(Requirement): Reproduce all entries precisely as they are written.

(Stored data):
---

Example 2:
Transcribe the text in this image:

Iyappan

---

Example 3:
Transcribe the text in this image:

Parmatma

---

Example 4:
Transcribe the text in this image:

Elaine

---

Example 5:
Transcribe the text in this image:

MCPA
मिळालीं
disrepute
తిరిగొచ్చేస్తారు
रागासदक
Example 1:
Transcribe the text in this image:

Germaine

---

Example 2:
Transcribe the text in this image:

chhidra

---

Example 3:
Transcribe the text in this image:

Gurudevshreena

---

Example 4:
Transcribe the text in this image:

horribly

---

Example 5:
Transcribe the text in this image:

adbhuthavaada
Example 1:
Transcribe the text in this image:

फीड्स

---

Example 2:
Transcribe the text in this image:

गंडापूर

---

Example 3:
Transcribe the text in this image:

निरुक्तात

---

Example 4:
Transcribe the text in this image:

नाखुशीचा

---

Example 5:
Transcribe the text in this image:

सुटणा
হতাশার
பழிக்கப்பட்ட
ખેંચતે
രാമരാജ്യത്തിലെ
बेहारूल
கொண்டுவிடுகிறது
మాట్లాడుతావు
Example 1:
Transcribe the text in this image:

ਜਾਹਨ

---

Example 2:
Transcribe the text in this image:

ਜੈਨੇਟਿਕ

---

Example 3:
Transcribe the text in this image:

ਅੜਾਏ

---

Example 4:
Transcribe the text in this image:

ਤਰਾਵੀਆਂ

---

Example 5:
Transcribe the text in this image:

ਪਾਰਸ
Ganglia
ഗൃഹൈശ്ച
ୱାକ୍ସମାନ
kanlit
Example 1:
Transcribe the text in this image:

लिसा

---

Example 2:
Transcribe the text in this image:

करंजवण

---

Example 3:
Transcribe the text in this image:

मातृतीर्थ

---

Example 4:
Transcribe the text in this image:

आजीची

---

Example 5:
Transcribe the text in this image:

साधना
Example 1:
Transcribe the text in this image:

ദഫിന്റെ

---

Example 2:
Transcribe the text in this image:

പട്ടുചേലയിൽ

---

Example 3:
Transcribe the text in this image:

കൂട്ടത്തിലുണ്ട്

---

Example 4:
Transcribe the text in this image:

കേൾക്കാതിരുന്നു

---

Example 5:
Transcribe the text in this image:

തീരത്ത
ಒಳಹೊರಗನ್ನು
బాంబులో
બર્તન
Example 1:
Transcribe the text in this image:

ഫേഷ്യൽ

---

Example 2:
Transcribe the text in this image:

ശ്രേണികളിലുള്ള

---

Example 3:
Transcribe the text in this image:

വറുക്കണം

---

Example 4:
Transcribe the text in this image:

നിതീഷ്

(Reply):
---

Example 2:
Transcribe the text in this image:

Iyappan

---

Example 3:
Transcribe the text in this image:

Parmatma

---

Example 4:
Transcribe the text in this image:

Elaine

---

Example 5:
Transcribe the text in this image:

MCPA
मिळालीं
disrepute
తిరిగొచ్చేస్తారు
रागासदक
Example 1:
Transcribe the text in this image:

Germaine

---

Example 2:
Transcribe the text in this image:

chhidra

---

Example 3:
Transcribe the text in this image:

Gurudevshreena

---

Example 4:
Transcribe the text in this image:

horribly

---

Example 5:
Transcribe the text in this image:

adbhuthavaada
Example 1:
Transcribe the text in this image:

फीड्स

---

Example 2:
Transcribe the text in this image:

गंडापूर

---

Example 3:
Transcribe the text in this image:

निरुक्तात

---

Example 4:
Transcribe the text in this image:

नाखुशीचा

---

Example 5:
Transcribe the text in this image:

सुटणा
হতাশার
பழிக்கப்பட்ட
ખેંચતે
രാമരാജ്യത്തിലെ
बेहारूल
கொண்டுவிடுகிறது
మాట్లాడుతావు
Example 1:
Transcribe the text in this image:

ਜਾਹਨ

---

Example 2:
Transcribe the text in this image:

ਜੈਨੇਟਿਕ

---

Example 3:
Transcribe the text in this image:

ਅੜਾਏ

---

Example 4:
Transcribe the text in this image:

ਤਰਾਵੀਆਂ

---

Example 5:
Transcribe the text in this image:

ਪਾਰਸ
Ganglia
ഗൃഹൈശ്ച
ୱାକ୍ସମାନ
kanlit
Example 1:
Transcribe the text in this image:

लिसा

---

Example 2:
Transcribe the text in this image:

करंजवण

---

Example 3:
Transcribe the text in this image:

मातृतीर्थ

---

Example 4:
Transcribe the text in this image:

आजीची

---

Example 5:
Transcribe the text in this image:

साधना
Example 1:
Transcribe the text in this image:

ദഫിന്റെ

---

Example 2:
Transcribe the text in this image:

പട്ടുചേലയിൽ

---

Example 3:
Transcribe the text in this image:

കൂട്ടത്തിലുണ്ട്

---

Example 4:
Transcribe the text in this image:

കേൾക്കാതിരുന്നു

---

Example 5:
Transcribe the text in this image:

തീരത്ത
ಒಳಹೊರಗನ್ನು
బాంబులో
બર્તન
Example 1:
Transcribe the text in this image:

ഫേഷ്യൽ

---

Example 2:
Transcribe the text in this image:

ശ്രേണികളിലുള്ള

---

Example 3:
Transcribe the text in this image:

വറുക്കണം

---

Example 4:
Transcribe the text in this image:

നിതീഷ്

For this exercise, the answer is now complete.